FIFA President Suggests 2022 World Cup Could Help End Diplomatic Dispute If Qatar Neighbours Co-Host

FIFA President Suggests 2022 World Cup Could Help End Diplomatic Dispute If Qatar Neighbours Co-Host

FIFA president Gianni Infantino believes it would be a "nice message" if those countries currently boycotting Qatar assisted the tiny Gulf state in hosting the 2022 World Cup.

The chief of football's world governing body has proposed extending the sport's next global tournament by 16 teams, boosting the number of competing nations to 48.

The tournament is currently scheduled to include 32 teams and be hosted solely by Qatar, with 64 matches staged at eight stadiums over a 28-day period.

However, Mr Infantino has suggested neighbouring countries could also stage games if he is successful in his ambition to increase the size of the World Cup.

The 2026 tournament is already due to involve 48 teams, but FIFA's president has since outlined his vision of an expanded competition four years earlier.

Qatar's neighbours, including Saudi Arabia, Bahrain and the United Arab Emirates, are all currently part of an economic and travel boycott against the country.

But, suggesting the World Cup could help end the diplomatic dispute, Mr Infantino compared the situation to how the 2026 hosts - the US, Canada and Mexico - were engaged in a trade dispute at the time they won the right to host the tournament.

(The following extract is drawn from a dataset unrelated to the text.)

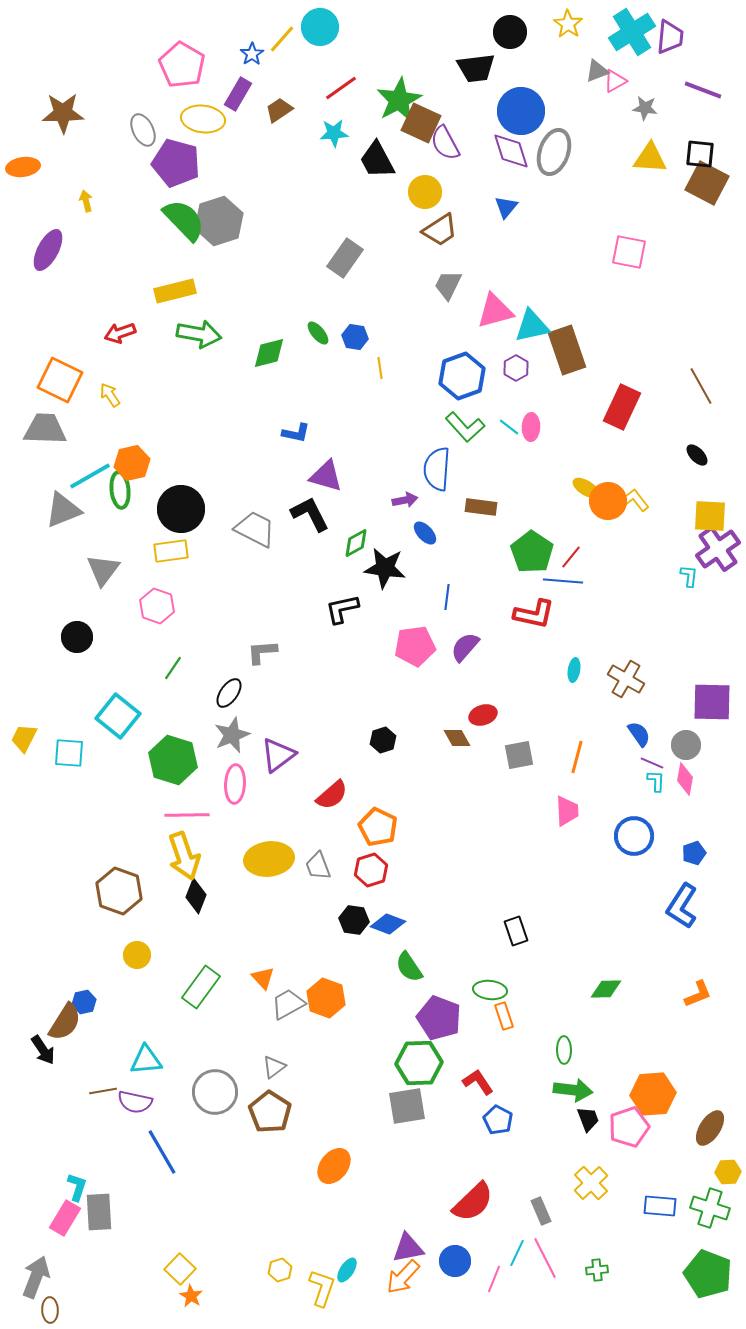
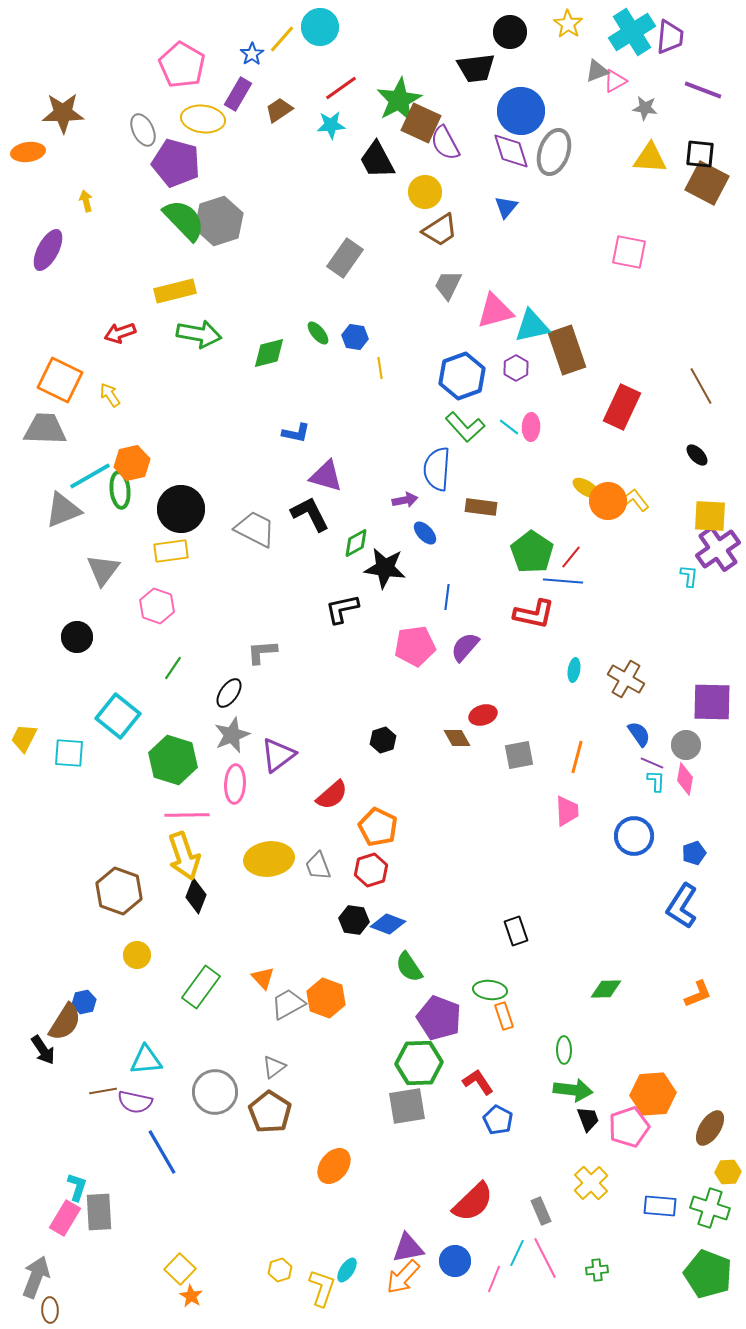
cyan star at (334, 133): moved 3 px left, 8 px up
orange ellipse at (23, 167): moved 5 px right, 15 px up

"The relations were a little bit tense right between these countries," Mr Infantino said. "It's something that's comparable with the Gulf region."

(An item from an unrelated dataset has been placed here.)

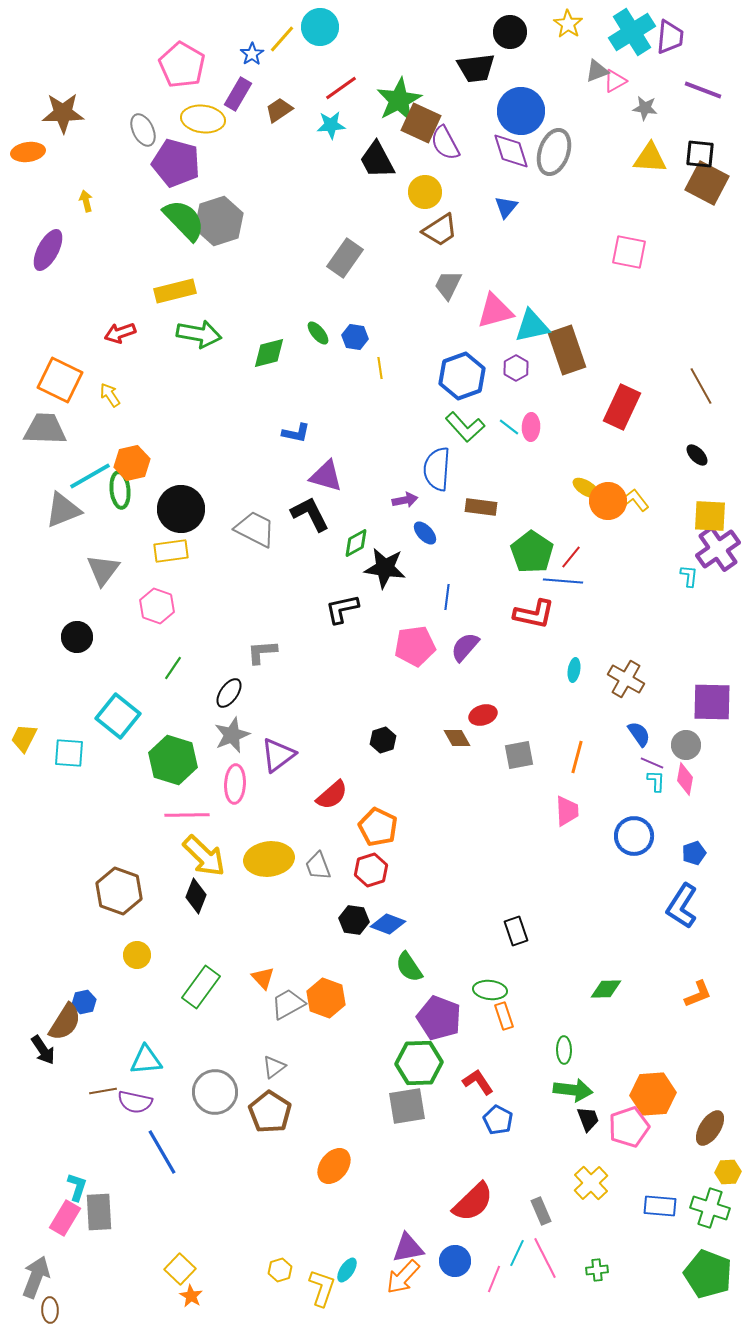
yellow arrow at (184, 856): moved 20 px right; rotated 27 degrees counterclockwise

"But for me, you know if there is a possibility [of sharing games], if there is a chance at least to even discuss, we should try."

He added: "This is something that would probably be a nice message."

However, the FIFA boss did admit "maybe it will never happen", despite revealing he had discussed the idea with Qatar's ruler Sheikh Tamim bin Hamad Al Thani.

"When we speak it remains between us of course," he said.

"What is, I think, important is that he told us, 'Let's continue the discussions together and see if this can [work]'."

Nasser al-Khater, assistant secretary general of the Qatar 2022 organising committee, also appeared open to the idea.

"Technically speaking, everything is possible," he told Al Jazeera.

"It's just that we need to understand the format, how it's going to change, how many days would be increased for the 48-team World Cup and we take it from there."

Increasing the length of the 2022 tournament would likely be fiercely resisted by top European clubs, who have already had to accommodate the tournament in the middle of their domestic seasons.

The Qatar World Cup has been moved from July 2022 to November and December of that year, due to the Middle East's scorching summer heat.

Campaigners reiterated human rights concerns about the 2022 tournament, wherever it ends up being held.

Since Qatar were made hosts, concerns have frequently been raised about the treatment of migrant workers used to construct stadiums, as well as freedom of expression in the kingdom.

Allan Hogarth, Amnesty International UK's head of policy and government affairs, said: "Wherever the 2022 World Cup is staged, the same human rights considerations should apply - namely, that construction workers aren't exploited as the infrastructure is put up, and that basic rights like freedom of speech aren't curtailed during the lead-up to the matches themselves."